Invalidation from the CLI
# By tag
yokedcache flush --tags "table:users" --confirm
# By pattern
yokedcache flush --pattern "session:*" --force
# All
yokedcache flush --all --force
Common pitfalls
Forgetting to invalidate on writes: If you use @cached or manual cache.set() without cached_dependency, you're responsible for invalidating on writes. Tags help—just invalidate the tag when anything changes.
Over-invalidating: Invalidating "table:users" on every user write is correct but blunt. If you only changed one user's email, you invalidate everyone's cached user data. For high-read-rate tables, consider entity-level tags like f"user:{user_id}".
Pattern invalidation on huge caches: If you have 10M keys, await cache.invalidate_pattern("user:*") will scan all of them. Use tag-based invalidation instead—it's O(1) regardless of cache size.
Race conditions: There's a small window between a write completing and the cache being invalidated. Applications should tolerate slightly stale data (typically < 1ms). If this is unacceptable, use the write-through pattern: update the cache atomically with the write, rather than invalidating after.

Excerpts from a dataset
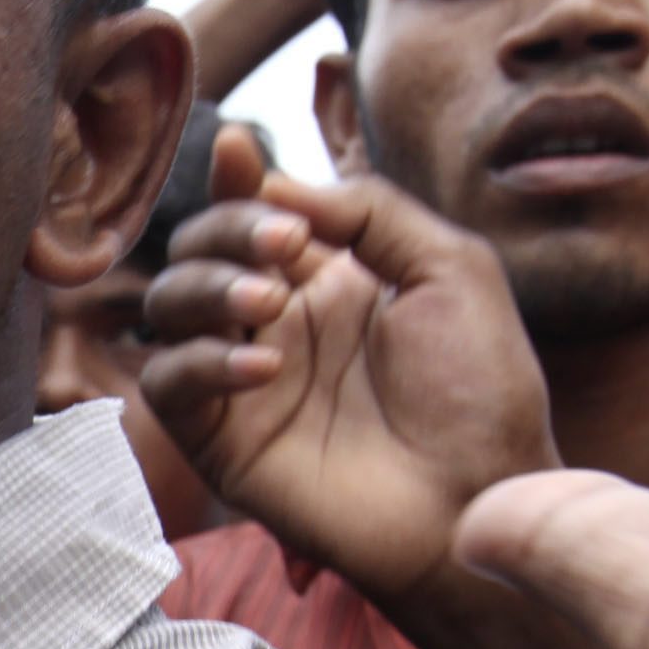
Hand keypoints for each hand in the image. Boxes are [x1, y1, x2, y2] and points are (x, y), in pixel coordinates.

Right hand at [139, 128, 554, 604]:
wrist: (479, 498)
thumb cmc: (480, 394)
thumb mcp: (449, 268)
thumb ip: (370, 210)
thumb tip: (276, 180)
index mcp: (328, 280)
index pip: (253, 215)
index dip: (237, 180)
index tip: (242, 150)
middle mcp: (277, 324)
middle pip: (197, 250)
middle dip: (226, 230)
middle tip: (284, 248)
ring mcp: (243, 381)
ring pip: (167, 306)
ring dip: (208, 287)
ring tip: (270, 303)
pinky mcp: (221, 440)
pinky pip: (168, 384)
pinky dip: (202, 362)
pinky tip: (263, 369)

[APPLY WHAT YOU READ]
1: Condense the paragraph beginning "Over-invalidating" in the cache invalidation text into a short bulleted list that keeps its main facts.
2: For each statement below, state whether it agrees with the cache invalidation text. Answer yes or no, and quote the words that decide it.
(a) Tag-based invalidation costs the same regardless of how large the cache is.
(b) The write-through pattern invalidates the cache once the write has finished.
(c) The command that flushes everything uses the --confirm flag.

[SOLUTIONS TO THE PROBLEMS]
1:
- Invalidating "table:users" on every user write is correct but blunt.
- Changing one user's email this way invalidates every user's cached data.
- For high-read-rate tables, entity-level tags such as f"user:{user_id}" are worth considering.

2:
(a) Yes: "it's O(1) regardless of cache size"
(b) No: "update the cache atomically with the write, rather than invalidating after"
(c) No: "yokedcache flush --all --force"